◆ Activity
Restate all entries exactly.

◇ ◇ ◇ ◇ ◇

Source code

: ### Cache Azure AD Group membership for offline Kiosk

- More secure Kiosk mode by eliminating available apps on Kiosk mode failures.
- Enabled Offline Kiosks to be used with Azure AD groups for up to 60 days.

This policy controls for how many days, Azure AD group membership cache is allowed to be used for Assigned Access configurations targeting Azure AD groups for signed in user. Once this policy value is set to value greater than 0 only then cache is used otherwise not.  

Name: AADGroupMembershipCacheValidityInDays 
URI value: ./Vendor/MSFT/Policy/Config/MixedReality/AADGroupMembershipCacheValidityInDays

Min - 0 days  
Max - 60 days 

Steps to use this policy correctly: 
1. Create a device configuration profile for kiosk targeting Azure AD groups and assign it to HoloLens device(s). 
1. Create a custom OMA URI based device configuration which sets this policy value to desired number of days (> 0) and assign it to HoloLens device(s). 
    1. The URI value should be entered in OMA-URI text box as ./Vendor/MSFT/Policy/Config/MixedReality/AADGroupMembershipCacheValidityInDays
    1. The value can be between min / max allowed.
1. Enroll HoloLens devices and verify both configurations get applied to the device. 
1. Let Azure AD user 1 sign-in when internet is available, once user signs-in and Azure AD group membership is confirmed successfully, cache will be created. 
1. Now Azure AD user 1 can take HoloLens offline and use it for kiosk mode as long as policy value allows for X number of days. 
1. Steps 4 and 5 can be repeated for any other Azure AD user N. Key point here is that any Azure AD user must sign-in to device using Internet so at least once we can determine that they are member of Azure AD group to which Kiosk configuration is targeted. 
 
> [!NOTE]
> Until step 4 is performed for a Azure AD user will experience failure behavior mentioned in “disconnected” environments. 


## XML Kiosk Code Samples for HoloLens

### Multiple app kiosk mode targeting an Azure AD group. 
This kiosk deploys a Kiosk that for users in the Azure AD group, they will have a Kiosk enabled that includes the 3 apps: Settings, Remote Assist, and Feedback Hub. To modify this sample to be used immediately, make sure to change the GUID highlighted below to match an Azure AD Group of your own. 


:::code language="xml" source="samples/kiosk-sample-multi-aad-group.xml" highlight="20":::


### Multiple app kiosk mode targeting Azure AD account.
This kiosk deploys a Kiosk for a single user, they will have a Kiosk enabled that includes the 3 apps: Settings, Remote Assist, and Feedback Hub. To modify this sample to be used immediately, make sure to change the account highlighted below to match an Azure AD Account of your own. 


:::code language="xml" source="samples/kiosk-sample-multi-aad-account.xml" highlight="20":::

◇ ◇ ◇ ◇ ◇

◆ Response area
Source code

: ### Cache Azure AD Group membership for offline Kiosk

- More secure Kiosk mode by eliminating available apps on Kiosk mode failures.
- Enabled Offline Kiosks to be used with Azure AD groups for up to 60 days.

This policy controls for how many days, Azure AD group membership cache is allowed to be used for Assigned Access configurations targeting Azure AD groups for signed in user. Once this policy value is set to value greater than 0 only then cache is used otherwise not.  

Name: AADGroupMembershipCacheValidityInDays 
URI value: ./Vendor/MSFT/Policy/Config/MixedReality/AADGroupMembershipCacheValidityInDays

Min - 0 days  
Max - 60 days 

Steps to use this policy correctly: 
1. Create a device configuration profile for kiosk targeting Azure AD groups and assign it to HoloLens device(s). 
1. Create a custom OMA URI based device configuration which sets this policy value to desired number of days (> 0) and assign it to HoloLens device(s). 
    1. The URI value should be entered in OMA-URI text box as ./Vendor/MSFT/Policy/Config/MixedReality/AADGroupMembershipCacheValidityInDays
    1. The value can be between min / max allowed.
1. Enroll HoloLens devices and verify both configurations get applied to the device. 
1. Let Azure AD user 1 sign-in when internet is available, once user signs-in and Azure AD group membership is confirmed successfully, cache will be created. 
1. Now Azure AD user 1 can take HoloLens offline and use it for kiosk mode as long as policy value allows for X number of days. 
1. Steps 4 and 5 can be repeated for any other Azure AD user N. Key point here is that any Azure AD user must sign-in to device using Internet so at least once we can determine that they are member of Azure AD group to which Kiosk configuration is targeted. 
 
> [!NOTE]
> Until step 4 is performed for a Azure AD user will experience failure behavior mentioned in “disconnected” environments. 


## XML Kiosk Code Samples for HoloLens

### Multiple app kiosk mode targeting an Azure AD group. 
This kiosk deploys a Kiosk that for users in the Azure AD group, they will have a Kiosk enabled that includes the 3 apps: Settings, Remote Assist, and Feedback Hub. To modify this sample to be used immediately, make sure to change the GUID highlighted below to match an Azure AD Group of your own. 


:::code language="xml" source="samples/kiosk-sample-multi-aad-group.xml" highlight="20":::


### Multiple app kiosk mode targeting Azure AD account.
This kiosk deploys a Kiosk for a single user, they will have a Kiosk enabled that includes the 3 apps: Settings, Remote Assist, and Feedback Hub. To modify this sample to be used immediately, make sure to change the account highlighted below to match an Azure AD Account of your own. 


:::code language="xml" source="samples/kiosk-sample-multi-aad-account.xml" highlight="20":::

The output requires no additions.